---------- Text section ----------

MNUCHIN: George, I can't comment on what the president will do or what he won't do on that. But again, I'm perfectly comfortable that the American public is going to understand this as we go through this process, because what this is about is creating middle income tax cuts and creating a corporate tax system that's competitive.
We have one of the highest tax rates in the world. We have a concept of deferral. Our companies leave trillions of dollars offshore.
Those are jobs -- that's money we want to back. We're going to create expensing that incentivizes companies to spend capital here and create jobs.
And the American public understands. This is about jobs. This is a jobs bill.
STEPHANOPOULOS: Well, I don't understand how you can provide that assurance to the American public about the president and the wealthy if you don't release his tax returns.
But you also talk about the goal being a cut in middle class taxes. And under the plan, from what we can tell so far, most middle class families will get a tax cut, but there also appears to be many middle class families who will get a tax increase.
The Tax Policy Center says that by 2027, taxes would rise for regular one quarter of taxpayers, including nearly 30 percent of those with incomes between $50,000 and $150,000, and 60 percent of those making between $150,000 and $300,000.
The top tax official here in New York City has said that about three million people in New York will see their taxes go up because of the elimination of the state and local tax deduction. Nearly half of the middle class residents in New York earning between $50,000 and $75,000 a year.
So some middle class Americans, including many here in New York, will get a tax increase.

---------- Data excerpts ----------

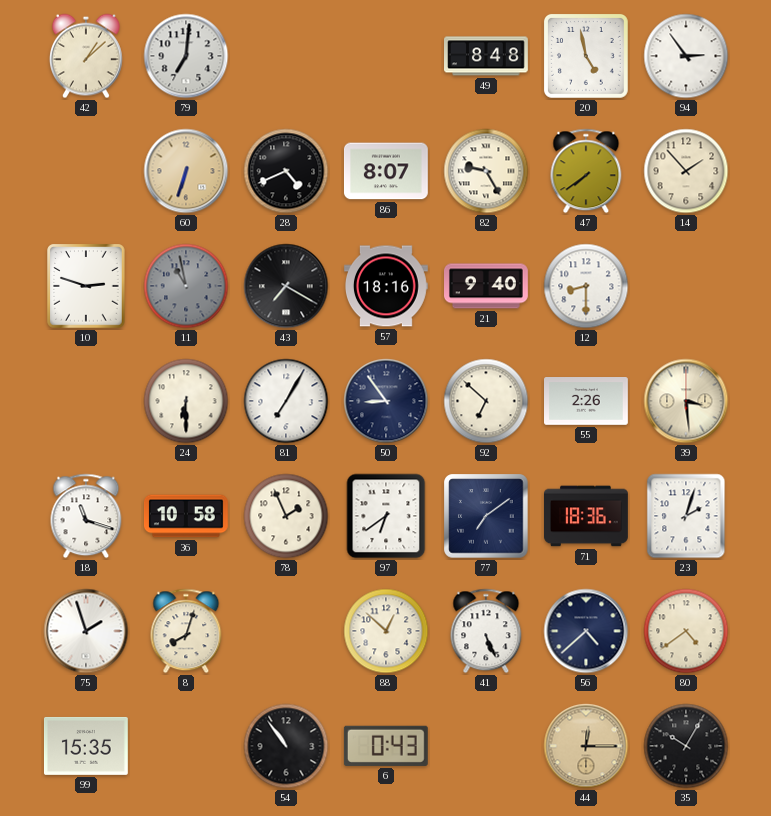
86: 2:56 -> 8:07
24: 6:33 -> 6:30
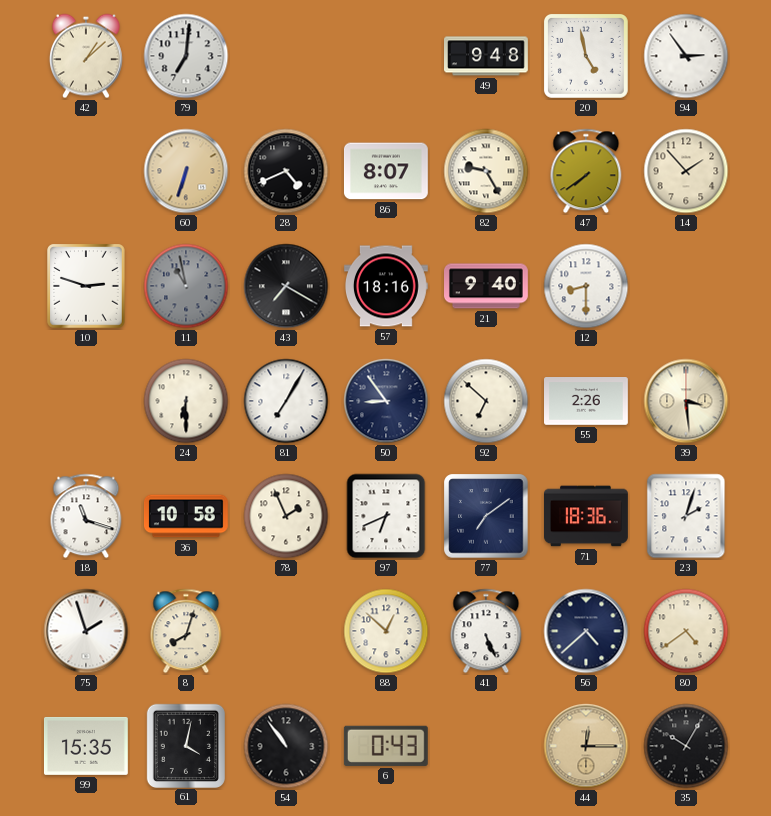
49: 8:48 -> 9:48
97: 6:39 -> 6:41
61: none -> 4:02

----------

What you will do >>
#1 Decide whether each statement below agrees with the interview on tax policy. Answer yes or no for each one and quote the words from the interview that settle it. (a) The interview states that the United States has one of the highest tax rates in the world. (b) According to the Tax Policy Center, nearly 30 percent of those making between $150,000 and $300,000 would see their taxes rise by 2027. (c) The top tax official in New York City is reported to have said that about three million people in New York will see their taxes go up.
#2 Carry the interview on tax policy forward from the point where it stops.

Responses >>
#1
(a) Yes: "We have one of the highest tax rates in the world."
(b) No: "60 percent of those making between $150,000 and $300,000."
(c) Yes: "about three million people in New York will see their taxes go up"

#2
MNUCHIN: Well, I don't know how the Tax Policy Center can publish those figures, since they don't have all the details, including the brackets. People like the Tax Foundation and others have waited, which I think is responsible, when we release all the information...
STEPHANOPOULOS: But that's on you.
MNUCHIN: -- and it's a...
STEPHANOPOULOS: -- isn't it...
STEPHANOPOULOS: -- release the details?
MNUCHIN: Yes, well, we're working with the House and Senate. It's going through committees. And those details are going to be released. And we've said that continuously.
And as it relates to New York, I'm sympathetic to the issues in New York. As you know, I've paid taxes in New York and California, which are two of the highest taxed states. And, you know, if we eliminate the subsidies to New York and California, that creates certain issues.
But I don't think it's fair that a bunch of other states are subsidizing New York and California. And, you know, that's going to be an issue for me, as well, as I pay taxes there.
STEPHANOPOULOS: So if taxes go up on middle class New Yorkers, so be it, middle class Californians?
MNUCHIN: No, that's not what I said. What I said is we're trying to create certain adjustments so that the middle class and New York and California don't get hit hard by this.
But there are issues, as you've said, when we change a system where we eliminate the tax subsidy of certain states, that will impact different people in different states. And we're working through the details of that.
That's why, as we haven't released the full plan. We're working with the committees. We want the committees to understand this. And we're very focused on middle income tax relief.
STEPHANOPOULOS: But you can't guarantee that all middle class individuals will receive a tax cut, can you?
Some will get a tax increase.
MNUCHIN: Yes, it is our objective that the entire middle class does get a tax cut. And that's something we're working on the details.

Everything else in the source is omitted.